I wish I had superpowers for only one reason: to see what people really think of themselves. Over the years, my curiosity has manifested itself in a number of ways—with me trying to read people’s thoughts or guessing their level of self-confidence by the way they walk or talk. From a young age, I’ve struggled with self-consciousness and low self-esteem. I would often change my personality so that I could be accepted in a particular crowd, while never really allowing anyone to see the real me, as I was never really certain of who that was in the first place.
I used to envy self-assured people no matter how unpopular they were. I wanted that cool confidence that comes from knowing who you are and who your real friends are. It’s taken me a long time to assess myself, to get to know who I am and who I am not. You would never tell just by looking at me how uncertain I am, which gets me back to my desire for superpowers. I wanted to know who else struggled with self-identity so I wouldn’t feel like the odd man out.
As I get older I realize we all do, maybe some more than others, but in a way self-identity is a question that everyone must deal with at one point or another. But here’s the thing about knowing who you are and being OK with it: you learn to love and accept others for who they are. Accepting yourself unlocks the key to understanding that not everyone is perfect, but in each flaw is a purpose, a puzzle piece that fits into a larger complete picture.
Acceptance of myself has meant that I embrace all my past mistakes, that I’m kind to my flaws and that I forgive myself when I do something wrong. I’m not perfect, I don’t always have the right answers or responses to situations and I find myself making silly mistakes on a daily, hourly basis. But that’s OK, and it’s OK for others to make mistakes too, even ones that hurt me. Self-acceptance has helped my confidence, because I’ve grown comfortable with being myself and allowing others to see that. I’m beginning to reach a place where I can say, “It’s great if you like me but it’s not a tragedy if you don’t.”
Of course being yourself means that you’re going to butt heads with others who are not like you which is the next stage in acceptance. Acceptance not only boosts positive self-esteem, but it teaches us how to manage conflict and build healthy relationships.
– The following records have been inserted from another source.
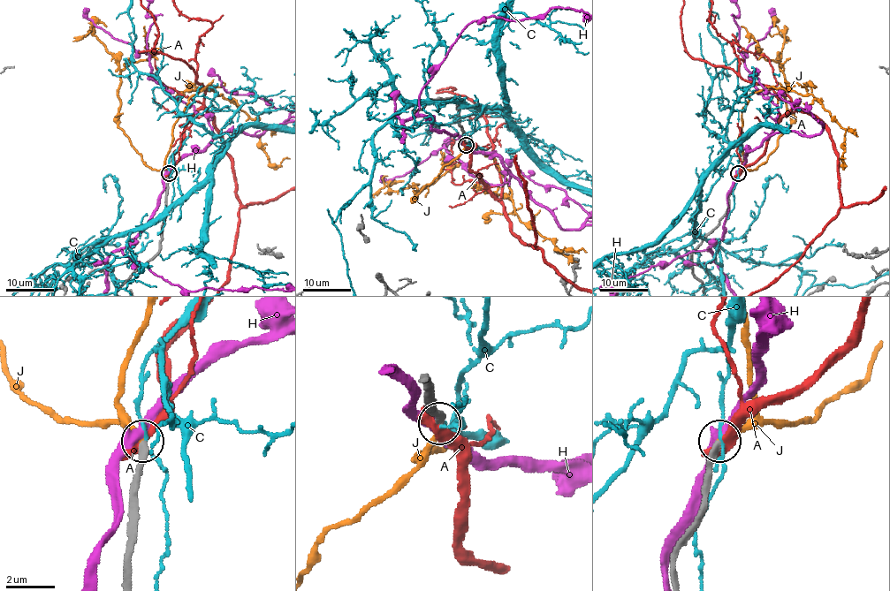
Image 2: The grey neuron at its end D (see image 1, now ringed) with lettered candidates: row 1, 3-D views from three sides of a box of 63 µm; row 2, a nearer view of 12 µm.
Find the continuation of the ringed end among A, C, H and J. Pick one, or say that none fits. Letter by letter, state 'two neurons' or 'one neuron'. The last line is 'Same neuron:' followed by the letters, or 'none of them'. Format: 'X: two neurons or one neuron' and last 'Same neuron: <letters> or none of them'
A: two neurons
C: two neurons
H: two neurons
J: one neuron
Same neuron: J

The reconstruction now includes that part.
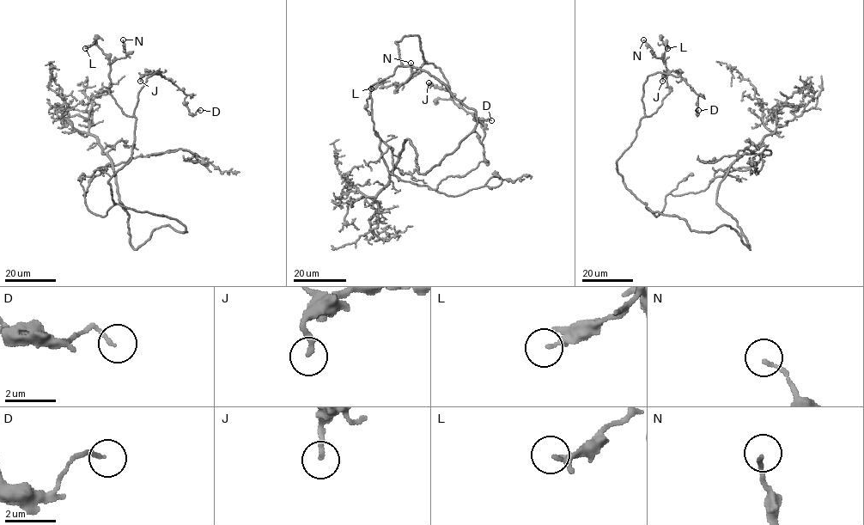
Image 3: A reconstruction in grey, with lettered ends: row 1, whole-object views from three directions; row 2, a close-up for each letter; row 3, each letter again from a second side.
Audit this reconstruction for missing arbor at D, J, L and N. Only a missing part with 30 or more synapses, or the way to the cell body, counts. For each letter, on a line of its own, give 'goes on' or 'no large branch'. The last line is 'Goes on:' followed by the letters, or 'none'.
D: no large branch
J: no large branch
L: no large branch
N: no large branch
Goes on: none

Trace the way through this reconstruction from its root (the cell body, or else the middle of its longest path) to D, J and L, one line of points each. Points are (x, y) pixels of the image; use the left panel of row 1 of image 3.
D: (177, 221), (115, 204), (107, 181), (130, 159), (148, 77), (168, 78), (189, 112), (200, 110)
J: (177, 221), (112, 198), (107, 181), (130, 159), (138, 92), (160, 74), (140, 81)
L: (177, 221), (113, 202), (107, 181), (130, 159), (136, 118), (109, 93), (109, 58), (94, 42), (85, 48)

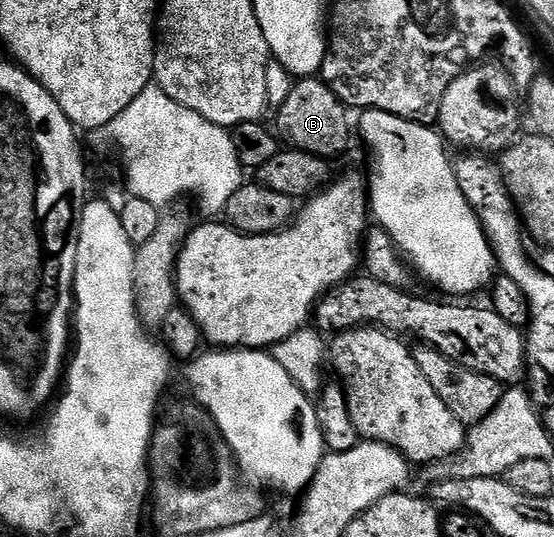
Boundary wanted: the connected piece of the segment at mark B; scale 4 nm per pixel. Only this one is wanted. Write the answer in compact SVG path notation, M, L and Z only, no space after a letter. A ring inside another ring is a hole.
M310 76L294 83L290 96L287 96L287 100L276 111L276 129L285 130L290 147L319 155L326 160L334 160L349 144L347 113L348 107L335 96L330 86L320 77Z

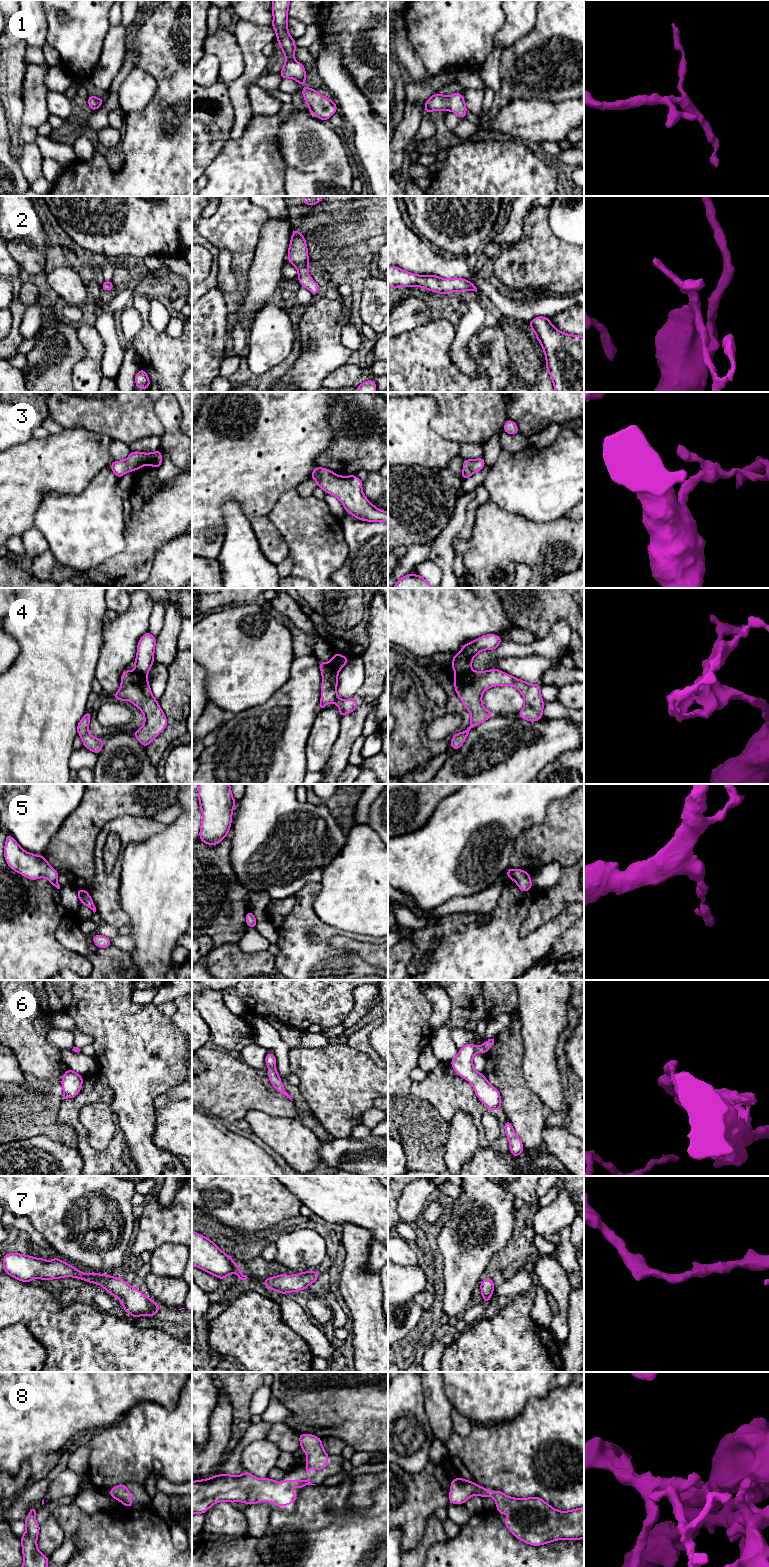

Acceptance and love for yourself is the first step to keeping conflict in check. It allows conflict to occur without allowing unforgivingness to take root. When someone does something to hurt me, I feel all the emotions any normal person does, but I also try my best to see that I’ve also done things to hurt others. For that reason I can’t hold a grudge because, to do that, I would have to be a flawless person who’s never done wrong. Give people chances, allow them to accept you and in turn accept them. After all, we’re all beautiful messes.